Why the rush? Gemini 3 was coming. OpenAI’s internal “Code Red” alarm was going off. They needed to ship something to stay in the news cycle.

This is the same pattern we saw with GPT-5.1. Rushed. Shipped to compete, not because it was ready.

I don’t have inside information. I don’t know what’s happening at OpenAI. But the pattern is clear: speed over readiness, two releases in a row.

Is OpenAI leadership really that out of touch? I doubt it. Smart people work there. They know these models ship rough. But they’re making a calculated bet that shipping fast matters more than shipping polished.

Maybe it does, for market positioning. It doesn’t for the people trying to actually use these tools.

What This Means for Choosing Tools

I’m not here to tell you what tool to use. Different workflows have different needs.

But I can tell you how I think about it:

If you work with clean, detailed specs — where every requirement is explicit and there’s minimal ambiguity — GPT-5.2 will probably work fine. The benchmarks are real. The model is capable.

If you work the way I do — with intent-driven specs, existing codebases with conventions, and an expectation that the AI will fill in gaps intelligently — Claude has a clear edge.

The gap isn’t in raw capability. It’s in how the models handle ambiguity. Claude seems to ask “what is this person actually trying to build?” GPT-5.2 seems to ask “what did this person literally write?”

One approach produces code you might ship. The other produces code you’ll definitely revise.

Competition Is Good. This Isn’t It.

I want to be clear: I’m rooting for OpenAI to get this right.

When they ship something great, everyone benefits. Anthropic has to improve. Prices drop. Features accelerate. The whole ecosystem levels up.

GPT-5.2 isn’t that.

It’s a rushed release that benchmarks well but feels worse to use. It’s the result of “Code Red” culture prioritizing speed over readiness. It’s shipping to ship.

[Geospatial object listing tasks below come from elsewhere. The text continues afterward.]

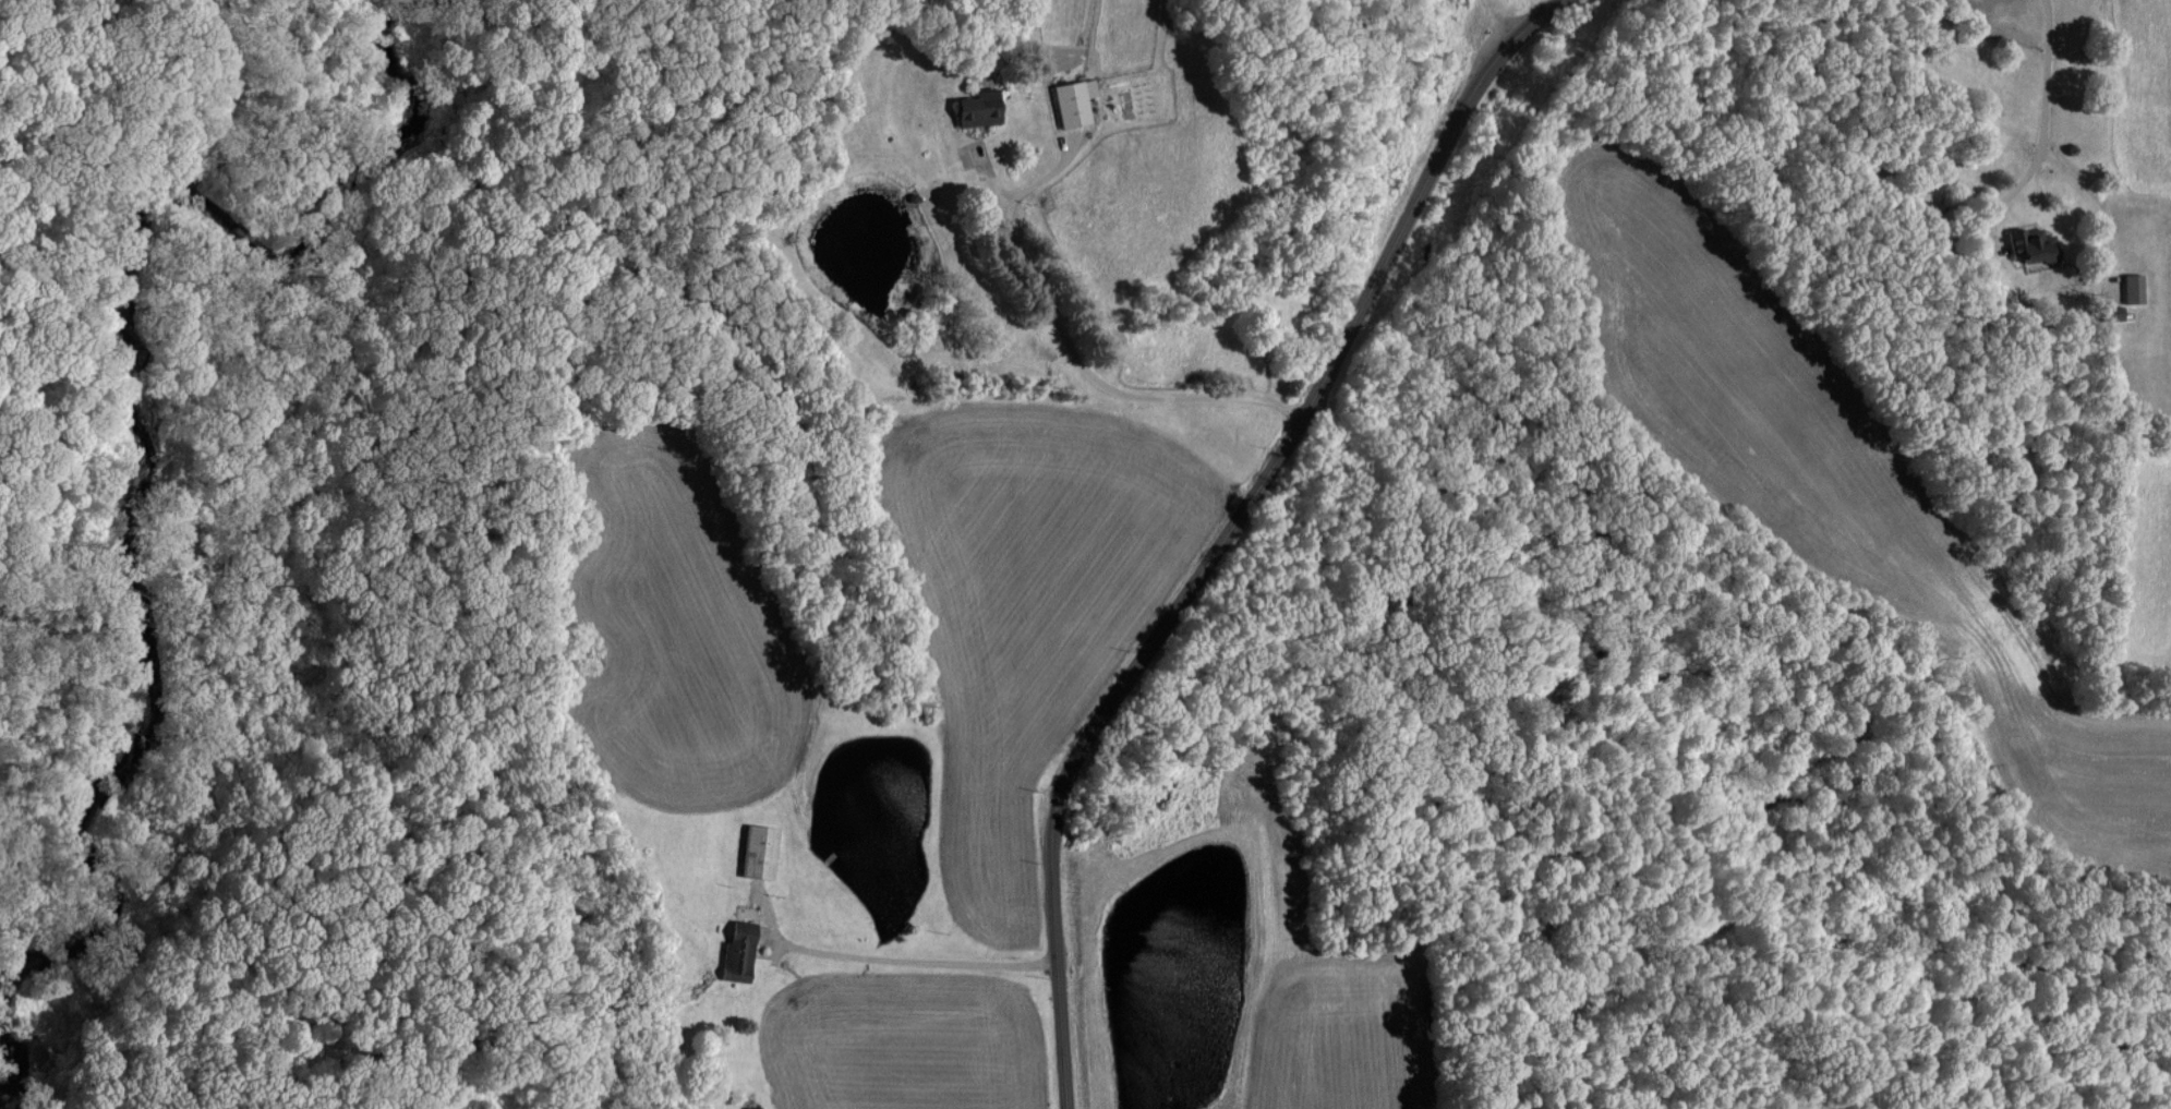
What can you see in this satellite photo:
building: (1071, 101)
building: (973, 108)
building: (2031, 247)
building: (2131, 287)
building: (2110, 312)
road: (1229, 529)
building: (755, 850)
building: (738, 948)
road: (905, 960)

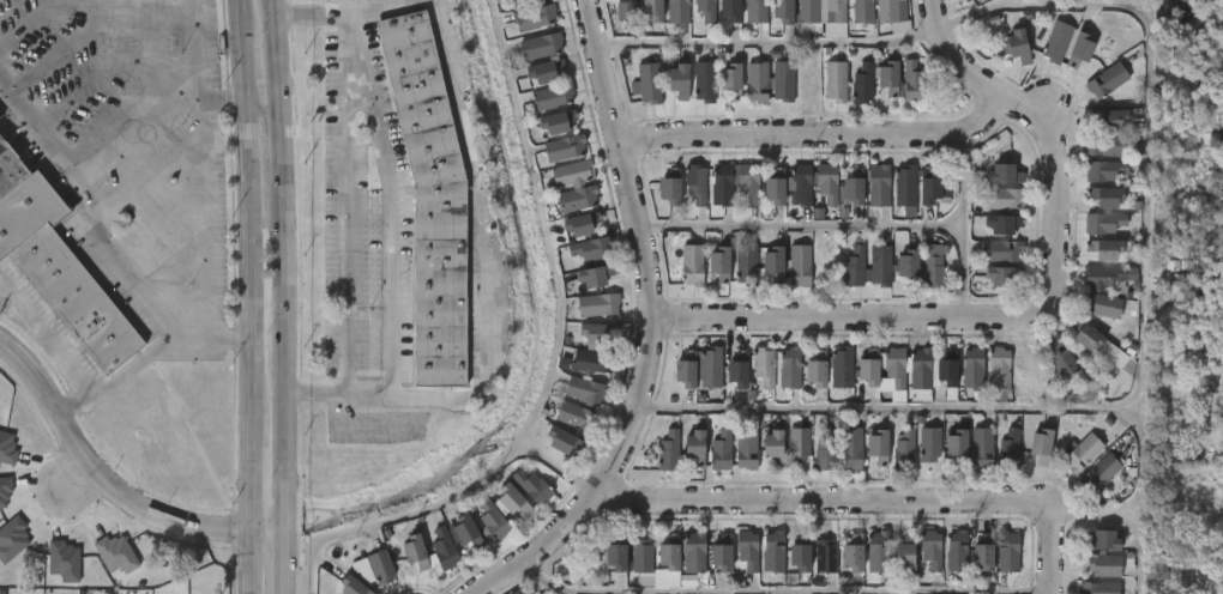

I’ll keep testing. I’ll give GPT-5.3 or whatever comes next a fair shot. I want to be wrong about this.

But for now, for my workflow, the answer is clear:

Claude understands intent. GPT-5.2 follows instructions.

For the work I do, that difference is everything.

The Practical Takeaway

If you’re choosing between these tools, here’s what I’d actually do:

1. Test with YOUR workflow

Don’t trust benchmarks. Don’t trust my results. Run your actual work through both models and see what happens. The best model is the one that produces code you can ship.

2. Pay attention to the gaps

How does each model handle ambiguity? What happens when your spec isn’t perfect? That’s where the real differences show up.

3. Consider the trajectory

OpenAI is shipping rushed. Anthropic is shipping slower but more polished. That’s not a permanent state — things change. But right now, it tells you something about what each company prioritizes.

4. Don’t get religious about it

The tool you use today probably isn’t the tool you’ll use in 2026. Skills transfer. What matters is understanding how to work with AI coding tools, not which specific one you picked.

(I’m still bullish on Claude Code, obviously. But I’ll switch the moment something better comes along. Loyalty is for humans, not software.)